[Pao-Yang Chen] EED is required for Mouse Primordial Germ Cell Differentiation in the Embryonic Gonad

Lowe and Yen et al., 2022 Developmental Cell

DNA methylation and H3K27me3 are required to prevent precocious PGC differentiation in response to sex-specific developmental signals during sex determination in the embryonic ovary and testis. Three types of genes regulation are identified during PGC development.
Promoters that exhibit H3K27me3 in both epiblast PGCs are involved in organismal development; Promoters begin with high levels of DNA methylation in the epiblast and then gain H3K27me3 after loss of DNA methylation are involved in cell signaling and anchorage.
Promoters with high levels of DNA methylation and H3K27me3 in epiblast in both epiblast and PGCs are related to gametogenesis.

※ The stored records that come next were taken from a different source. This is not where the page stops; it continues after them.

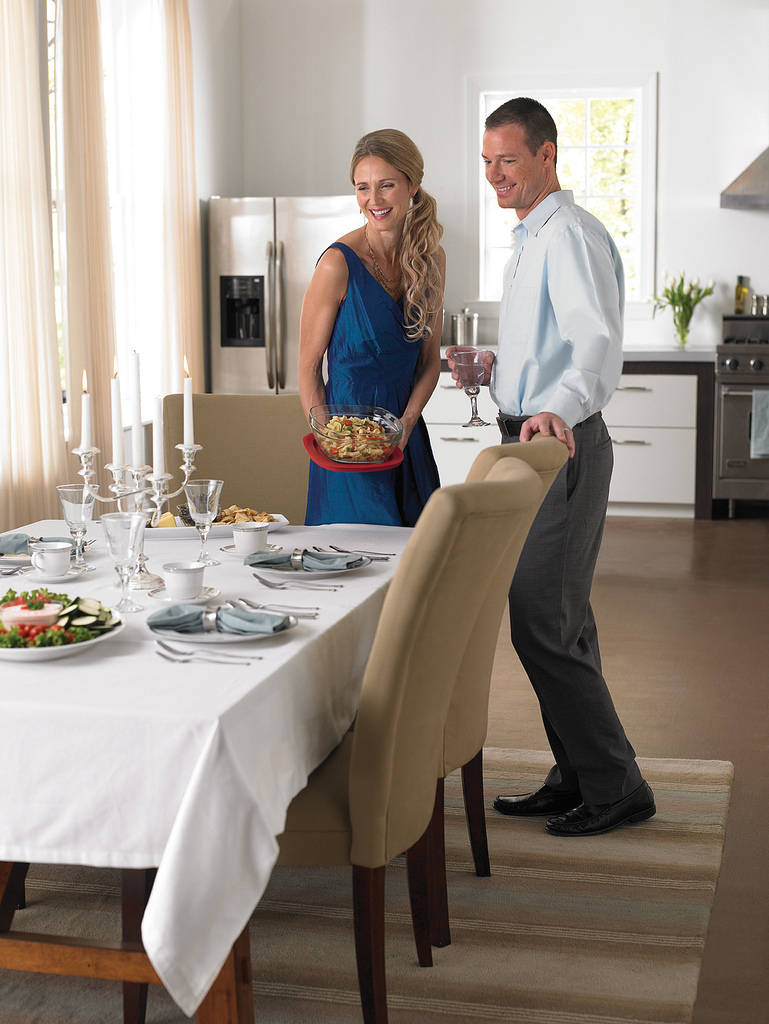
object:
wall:
[185, 0, 769, 350]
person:
[446, 95, 657, 835]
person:
[297, 129, 446, 526]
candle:
[79, 369, 91, 449]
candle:
[62, 402, 70, 443]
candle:
[151, 399, 164, 479]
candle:
[72, 375, 92, 454]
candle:
[183, 354, 194, 445]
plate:
[247, 550, 371, 580]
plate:
[0, 602, 127, 660]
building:
[0, 0, 769, 1024]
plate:
[147, 603, 298, 642]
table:
[0, 521, 416, 1024]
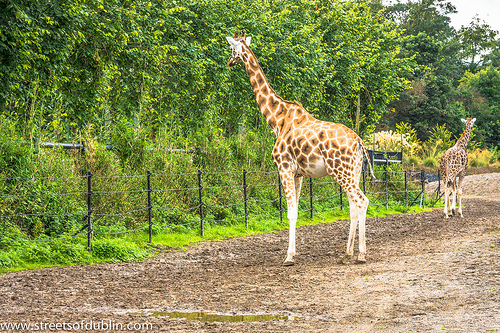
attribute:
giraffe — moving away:
[436, 113, 476, 220]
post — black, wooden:
[438, 167, 441, 206]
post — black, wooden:
[418, 168, 425, 207]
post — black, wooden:
[401, 171, 409, 208]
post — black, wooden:
[383, 172, 391, 209]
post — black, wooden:
[360, 170, 367, 210]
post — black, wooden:
[336, 181, 344, 211]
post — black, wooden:
[305, 172, 315, 216]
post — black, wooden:
[276, 168, 288, 229]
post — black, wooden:
[241, 168, 251, 228]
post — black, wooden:
[195, 168, 207, 238]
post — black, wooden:
[143, 170, 155, 242]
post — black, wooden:
[83, 170, 93, 248]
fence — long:
[18, 142, 444, 264]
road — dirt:
[128, 220, 499, 332]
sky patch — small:
[448, 26, 498, 69]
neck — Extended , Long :
[243, 51, 302, 123]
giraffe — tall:
[216, 27, 386, 275]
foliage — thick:
[18, 16, 193, 153]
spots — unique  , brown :
[265, 114, 347, 165]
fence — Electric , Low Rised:
[20, 171, 450, 218]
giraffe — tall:
[221, 42, 416, 313]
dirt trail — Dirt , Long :
[0, 200, 492, 331]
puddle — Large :
[126, 298, 298, 330]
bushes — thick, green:
[6, 98, 493, 251]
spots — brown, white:
[291, 140, 355, 180]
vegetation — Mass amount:
[1, 118, 420, 258]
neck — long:
[239, 53, 278, 125]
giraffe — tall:
[429, 101, 483, 227]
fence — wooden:
[41, 116, 474, 279]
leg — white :
[355, 197, 375, 258]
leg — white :
[341, 195, 363, 252]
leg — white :
[283, 197, 302, 265]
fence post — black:
[307, 175, 317, 220]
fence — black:
[30, 95, 335, 257]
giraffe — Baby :
[432, 117, 477, 227]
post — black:
[82, 171, 96, 249]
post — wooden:
[191, 173, 212, 238]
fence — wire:
[0, 165, 440, 265]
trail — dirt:
[6, 173, 496, 330]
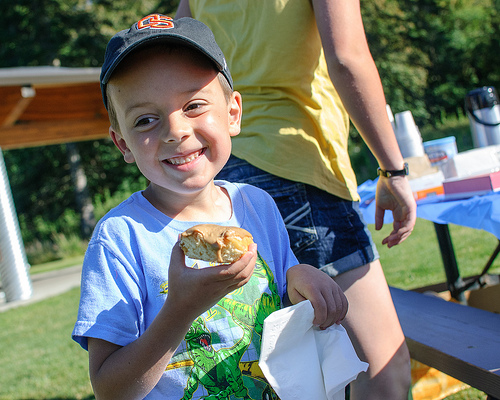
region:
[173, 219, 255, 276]
donut with frosting missing a bite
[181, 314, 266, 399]
green dinosaur on powder blue shirt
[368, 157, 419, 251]
right hand with watch on wrist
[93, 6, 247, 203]
young boy smiling with baseball cap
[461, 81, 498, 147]
silver and black plastic thermos on table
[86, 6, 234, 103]
dark blue baseball cap with orange logo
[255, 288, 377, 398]
white paper napkin in left hand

Development of Primordial germ cells (PGCs) is required for reproduction. During PGC development in mammals, major epigenetic remodeling occurs which is hypothesized to establish an epigenetic landscape for sex-specific germ cell differentiation and gametogenesis. In order to address the role of Embryonic Ectoderm Development (EED) and Histone 3 lysine 27 trimethylation (H3K27me3) in this process, we created a conditional deletion in EED and show that EED is essential for regulating the timing of sex-specific PGC differentiation in both ovaries and testes, as well as X chromosome dosage decompensation in testes. Integrating chromatin and whole genome bisulfite sequencing of epiblast and PGCs, we identified a poised repressive signature of H3K27me3/DNA methylation which we propose is established in the epiblast where EED and DNMT1 interact. Thus, EED joins DNMT1 in regulating the timing of sex-specific PGC differentiation during the critical window when the gonadal niche cells specialize into an ovary or testis.